> _Lesetext_:

========================================================================

Essen. Das Ruhrgebiet hat sich zur Hochburg für Start-ups entwickelt, nun bedroht die Corona-Krise gerade sie. Was Wirtschaftsförderer Beck fordert.

Die Wirtschaftsförderer haben lange gebraucht, um das Ruhrgebiet für Start-ups und Gründer attraktiv zu machen. Nun bedroht die Corona-Krise vor allem kleine und junge Unternehmen. Wie ihnen zu helfen wäre, sagt Rasmus C. Beck im Interview mit unserer Redaktion, er ist Chef der Business Metropole Ruhr.

Herr Beck, die Corona-Krise trifft viele Unternehmen aus dem Ruhrgebiet hart. Die Telefonleitungen zur Agentur für Arbeit sind zusammengebrochen. Was kann Wirtschaftsförderung in dieser Ausnahmesituation tun?

Rasmus C. Beck: Wir koordinieren uns gerade intensiv mit den Wirtschaftsförderungen in den Städten, die für ihre Unternehmen erste Ansprechpartner sind. Gemeinsam mit den federführenden Kollegen aus Bochum und Dortmund überlegen wir, wie wir gerade kleineren Unternehmen und Selbstständigen jetzt schnell helfen können. In vielen Kommunen und Kammern werden dieser Tage Hotlines eingerichtet, um eine Lotsenfunktion für die diversen Förderprogramme anzubieten.

========================================================================

> _Datensatzauszug_:
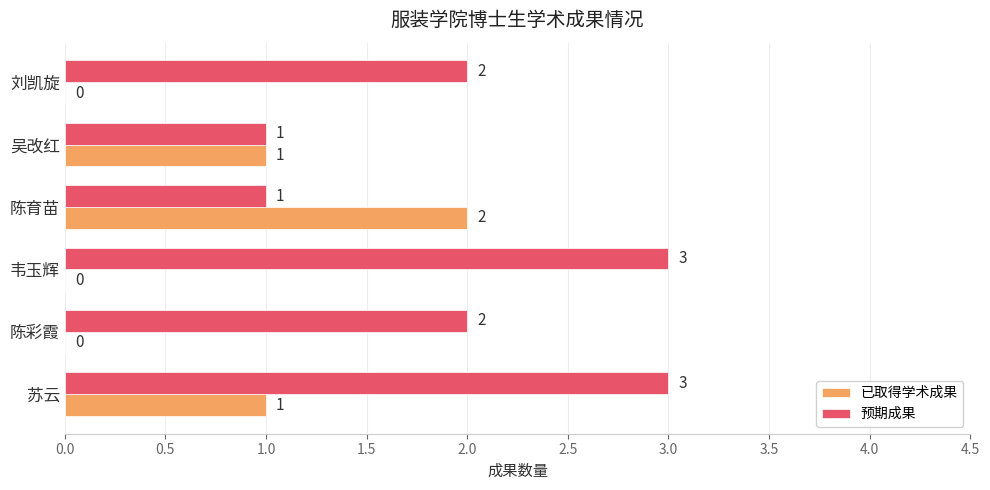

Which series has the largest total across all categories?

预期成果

========================================================================

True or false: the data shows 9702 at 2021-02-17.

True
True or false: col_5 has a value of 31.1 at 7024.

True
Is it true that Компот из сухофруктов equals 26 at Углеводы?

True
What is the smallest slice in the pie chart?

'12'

========================================================================

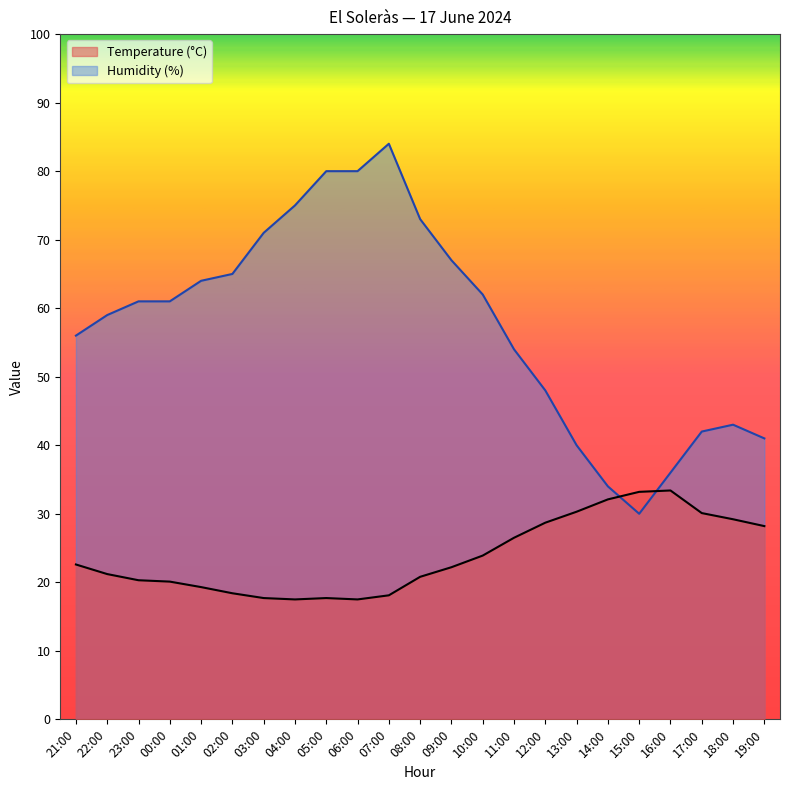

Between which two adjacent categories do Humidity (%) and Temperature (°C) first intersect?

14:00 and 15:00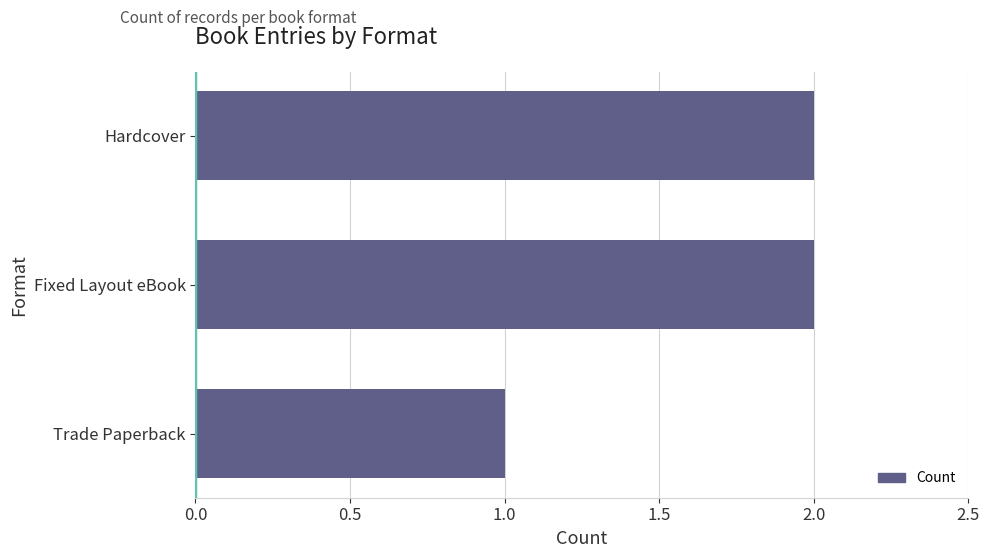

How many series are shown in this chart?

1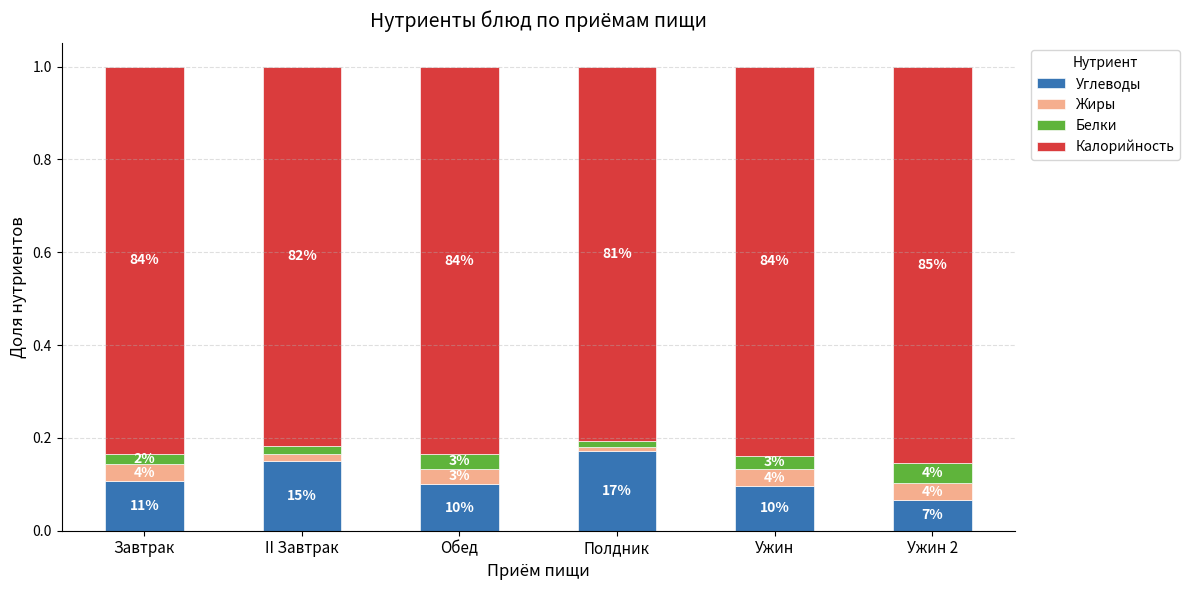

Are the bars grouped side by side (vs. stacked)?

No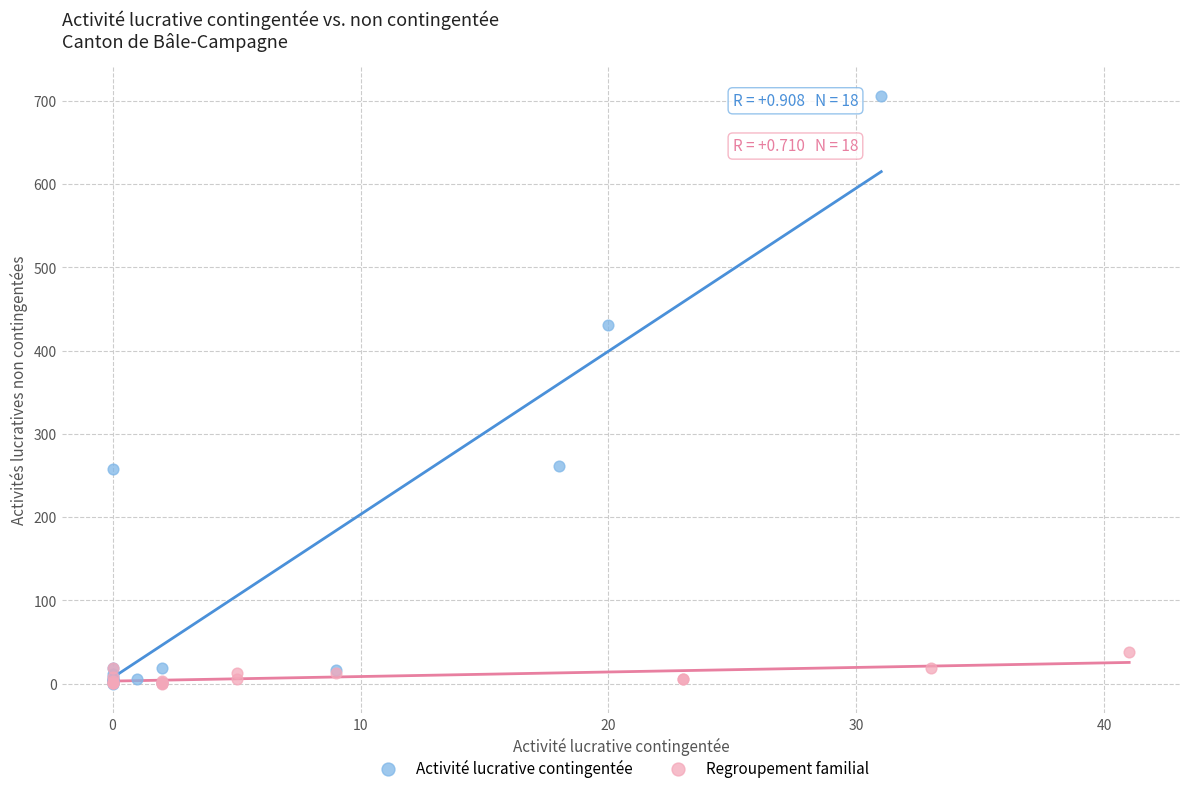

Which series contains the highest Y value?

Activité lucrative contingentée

========================================================================

> _Aufgabenstellung_: Nenne alle Städte, die im Lesetext über Start-ups im Ruhrgebiet mit Namen vorkommen.

> _Ergebnis_: Essen, Bochum, Dortmund